There are a few reasons you might use files from this folder - changing data inputs, adjusting information for the artifact, or validating file paths. The below files are not all inclusive, but represent most of what you should be aware of.
data_keys
The data_keys.py file dictates which keys are run to make the artifact. Any
keys not included in the MAKE_ARTIFACTS_KEY_GROUPS list at the bottom of the
file will be ignored when making artifacts. More information on how and when to
edit this can be found on the artifact building page.
metadata
The metadata.py file stores metadata information for the model. For example,
locations the model can be run for, age groups, draw counts, index columns or similar.
Research will not be expected to edit this information for the most part, but may
need to change the locations for artifact building, although this can also be done
from the command line. More information
can be found on the artifact building page.
paths
The paths.py file contains the file paths for all input data. When editing input data (especially
RT generated data), check to see if you need to update the file path or file name here.
Data
The data folder is tools and information on loading and creating the input
data for the simulation. This includes loader functions for gathering
GBD or RT generated data into artifact formatting. You will primarily
interact with this folder when doing artifact generation.
Here, we only specifically include the loader file, as this should be the primary one we work with. However, there might be other files like utilities or extra_gbd which contain supporting functions. If you need, trace functions back to these other files.
loader
The loader.py file loads all of the data for the simulation, formats it, and
saves it to the artifact. At the top you will see a list of data keys that correspond
to information in the artifact. At the end of each data keys is the name of a function
that is used to generate that data. Many of the functions are included below in the
remainder of the file, though notably not all.

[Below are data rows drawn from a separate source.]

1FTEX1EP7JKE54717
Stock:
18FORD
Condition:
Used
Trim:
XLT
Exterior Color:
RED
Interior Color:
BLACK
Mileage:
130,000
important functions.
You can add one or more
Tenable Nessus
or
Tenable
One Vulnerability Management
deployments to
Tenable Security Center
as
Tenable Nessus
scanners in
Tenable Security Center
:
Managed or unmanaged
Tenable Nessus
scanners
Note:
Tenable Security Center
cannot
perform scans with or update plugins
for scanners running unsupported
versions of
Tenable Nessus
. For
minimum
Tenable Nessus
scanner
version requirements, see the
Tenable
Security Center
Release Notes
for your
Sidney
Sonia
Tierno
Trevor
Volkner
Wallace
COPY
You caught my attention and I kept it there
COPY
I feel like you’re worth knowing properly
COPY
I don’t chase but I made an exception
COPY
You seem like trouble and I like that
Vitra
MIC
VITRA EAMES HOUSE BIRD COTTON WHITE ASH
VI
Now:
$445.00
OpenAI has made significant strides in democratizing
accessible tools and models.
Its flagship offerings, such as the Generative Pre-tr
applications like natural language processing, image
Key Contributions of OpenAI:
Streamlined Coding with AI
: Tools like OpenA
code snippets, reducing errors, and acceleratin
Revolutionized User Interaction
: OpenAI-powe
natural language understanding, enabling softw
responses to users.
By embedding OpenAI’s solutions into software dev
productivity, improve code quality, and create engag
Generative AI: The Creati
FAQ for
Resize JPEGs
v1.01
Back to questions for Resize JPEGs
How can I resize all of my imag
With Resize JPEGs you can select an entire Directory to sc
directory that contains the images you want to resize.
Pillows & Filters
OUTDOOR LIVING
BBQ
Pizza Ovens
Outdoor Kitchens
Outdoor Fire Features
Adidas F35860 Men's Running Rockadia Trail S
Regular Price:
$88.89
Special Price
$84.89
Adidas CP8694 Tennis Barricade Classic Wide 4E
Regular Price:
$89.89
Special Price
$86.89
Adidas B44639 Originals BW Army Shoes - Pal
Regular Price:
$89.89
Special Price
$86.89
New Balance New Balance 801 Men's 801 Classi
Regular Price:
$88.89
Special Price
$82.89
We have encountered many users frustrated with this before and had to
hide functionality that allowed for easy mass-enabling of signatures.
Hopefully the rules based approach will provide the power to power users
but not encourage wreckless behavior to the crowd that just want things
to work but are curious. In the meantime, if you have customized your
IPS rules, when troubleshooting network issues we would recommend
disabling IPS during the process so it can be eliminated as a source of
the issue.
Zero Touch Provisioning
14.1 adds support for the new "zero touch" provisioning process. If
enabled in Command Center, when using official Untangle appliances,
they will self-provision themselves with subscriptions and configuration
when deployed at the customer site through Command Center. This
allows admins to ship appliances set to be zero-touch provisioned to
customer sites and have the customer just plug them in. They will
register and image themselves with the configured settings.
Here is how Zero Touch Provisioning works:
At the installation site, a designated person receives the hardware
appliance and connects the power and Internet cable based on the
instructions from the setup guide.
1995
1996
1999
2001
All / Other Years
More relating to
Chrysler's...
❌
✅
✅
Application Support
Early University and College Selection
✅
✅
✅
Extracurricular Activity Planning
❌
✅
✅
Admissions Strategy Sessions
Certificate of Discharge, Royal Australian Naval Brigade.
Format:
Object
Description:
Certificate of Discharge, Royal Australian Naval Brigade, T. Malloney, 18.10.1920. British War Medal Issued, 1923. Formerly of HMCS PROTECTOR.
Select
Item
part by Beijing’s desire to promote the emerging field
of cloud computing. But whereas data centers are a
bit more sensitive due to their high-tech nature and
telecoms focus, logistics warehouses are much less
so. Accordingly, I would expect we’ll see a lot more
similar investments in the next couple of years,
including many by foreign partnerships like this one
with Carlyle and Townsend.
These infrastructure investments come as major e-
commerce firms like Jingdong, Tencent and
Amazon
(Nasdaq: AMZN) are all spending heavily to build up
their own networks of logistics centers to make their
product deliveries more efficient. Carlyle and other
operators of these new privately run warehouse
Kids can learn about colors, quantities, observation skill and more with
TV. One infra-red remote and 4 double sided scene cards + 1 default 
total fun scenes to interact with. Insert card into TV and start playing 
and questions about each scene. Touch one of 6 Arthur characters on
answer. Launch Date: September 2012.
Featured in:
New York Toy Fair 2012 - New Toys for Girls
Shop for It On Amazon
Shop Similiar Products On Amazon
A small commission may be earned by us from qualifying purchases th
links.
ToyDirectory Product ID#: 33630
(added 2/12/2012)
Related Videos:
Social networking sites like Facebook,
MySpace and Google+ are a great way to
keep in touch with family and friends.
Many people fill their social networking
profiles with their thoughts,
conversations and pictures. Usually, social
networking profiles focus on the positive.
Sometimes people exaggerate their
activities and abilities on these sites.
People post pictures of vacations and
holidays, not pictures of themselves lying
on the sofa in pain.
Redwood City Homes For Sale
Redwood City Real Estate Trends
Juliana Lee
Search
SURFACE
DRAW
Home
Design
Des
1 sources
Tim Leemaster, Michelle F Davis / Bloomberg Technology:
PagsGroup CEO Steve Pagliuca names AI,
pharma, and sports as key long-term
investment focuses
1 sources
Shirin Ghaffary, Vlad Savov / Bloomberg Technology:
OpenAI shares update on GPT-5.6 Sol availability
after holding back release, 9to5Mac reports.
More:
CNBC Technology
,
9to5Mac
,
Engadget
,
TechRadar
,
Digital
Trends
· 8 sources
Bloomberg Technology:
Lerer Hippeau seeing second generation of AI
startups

If you need to format data into the artifact, or adjust how information is pulled and saved, start by looking in this file. As mentioned above, some of the functions are stored elsewhere, so don’t be surprised if there is information on another page.
Model Specifications
The model_specifications folder contains information on
running the model with simulate or psimulate. You
will need to look through and adjust these files whenever you want
to run the simulation.
These files are .yaml files. There is general information on YAML basics here.
Information included here:
Which components (including observers) will be included in a model run (e.g., maybe you wish to run a model with interventions “turned off”)
Population size, seed count, and draw count
The time the simulation runs for and time step size
Any stratifications for observers
model_spec
The model_spec.yaml file contains the majority of the information
on what to include in a given model run. This includes things like what
components to include, the population size, what draw and artifact to use,
and stratifications for observers.
Some of this information is only used if you run a single model run, rather than many model runs (1 draw, seed, location, and scenario). But more information on this can be found on the running simulations page.
Engineering notes can be found on this model specs file page.
scenarios
The scenario.yaml file, usually within the branches folder, is used to determine what runs
are needed. In it usually quite a short file and only includes things like draw
count, seed count, and interventions to include. It is important to check this
matches the needed run size for V&V runs.
Engineering notes can be found on this branches file page.
Tools
The tools folder contains tools that work in the background of the simulation. Generally,
you won’t need to edit anything in this folder. However, there is some helpful information
here.
cli
The cli.py file contains some information on the commands for running simulations,
making results, and making the artifact. However, this information is
documented elsewhere is a more clear format, or you can run code in the command line
to get this information. For example psimulate --help.